De oproepende kracht van woorden

Veel woorden roepen iets in ons op. Dat iets is een soep van beelden, sensaties, emoties, energie, gedachten, psychische beweging of bevriezing, enz. De oproepende kracht van een woord is dat wat het in jou teweegbrengt.

Het woord Christus, als voorbeeld, roept bij een diepgelovige Christen iets anders op dan bij een militante atheïst. En weer iets anders bij iemand met een ander geloof of levensbeschouwing. En bij iemand die nog nooit van het woord gehoord heeft mogelijk niet meer dan de vraag: wat is dat?

Een van de woorden die we veel gebruiken is ‘ik’. In Voor mijn ziel beschrijf ik een handeling waarbij je onderscheid maakt tussen jou en jouw ziel als een manier om emoties te verwerken. Dat wat zich onderscheid van mijn ziel, dat ben ik. Ik vooreerst als denkbeeld. En waarom een denkbeeld? Omdat alles waar je over spreekt begint als denkbeeld.

Een denkbeeld denken roept de werkelijkheid op waarvan het denkbeeld een beeld is. Zo werkt ook opvoeding. Als ik mij verbeeld dat ik een ‘ik’ ben en dat gebruik bij bijvoorbeeld het verwerken van emoties dan schep ik een denkrelatie tussen het denkbeeld ‘ik’ en het denkbeeld ‘ziel’. Waarbij de emoties voor mij geen denkbeeld zijn maar werkelijke ervaringen. Door deze emoties te denken als bewegingen in mijn ziel (als denkbeeld) en mijzelf te denken als een eeuwig ik dat deze ziel geschapen heeft en kan waarnemen en veranderen, roep ik dit ik op als werkelijkheid en wordt het werkzaam.

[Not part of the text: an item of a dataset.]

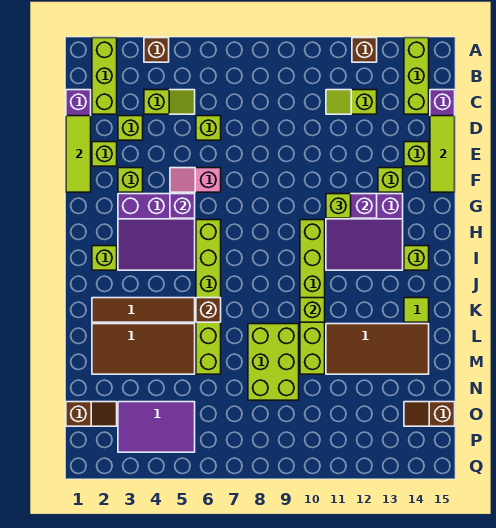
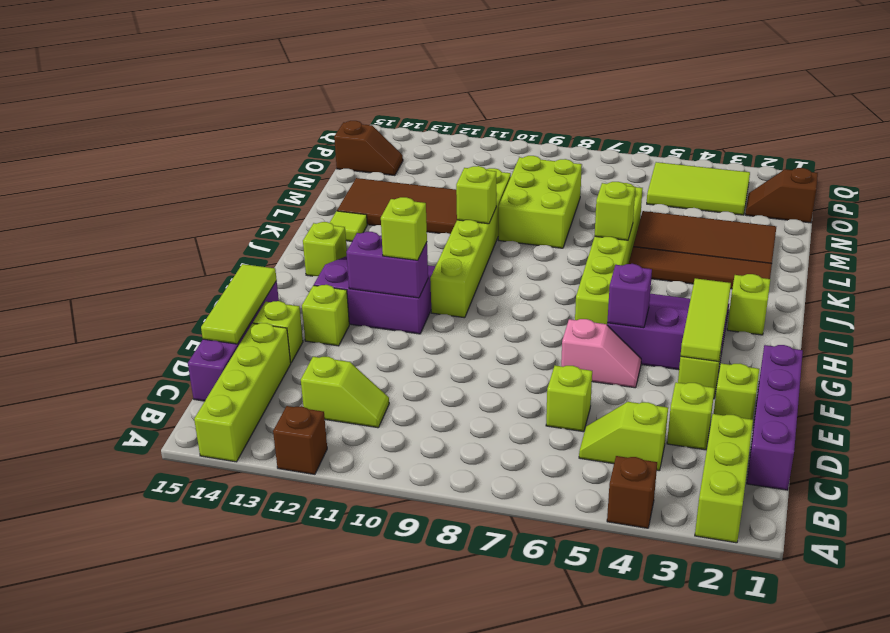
lime brick A14:C14 level 1 -> lime brick A14:D14 level 1
lime tile D1:F1 level 2 -> lime tile F3:H3 level 2
brown brick K6 level 2 -> lime brick K6 level 2
purple tile O3:P5 level 1 -> lime tile O3:P5 level 1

Dit oproepen van het ik moet met kracht en overtuiging gebeuren, als een kwestie van leven of dood.

Het ‘ik’ als denkbeeld is het werk van de bewuste ziel. De ziel kan het ik oproepen. Dit vraagt om een krachtig denkbeeld van het ‘ik’ en tegelijkertijd de moed van het ego om zich volledig over te geven te geven aan een ik wat eerst nog maar een denkbeeld is.

Jij kent, met enig zoeken, wel ervaringen in jouw leven waarbij dit spontaan gebeurde. Dat is de genade van het ik dat op die manier aan jou haar bestaan toont. Het herinneren van deze ervaringen kan je de moed en het vertrouwen geven dat jij jouw ik kunt zijn en van daaruit werkzaam kunt worden. Werkzaam worden aan je ziel en meer.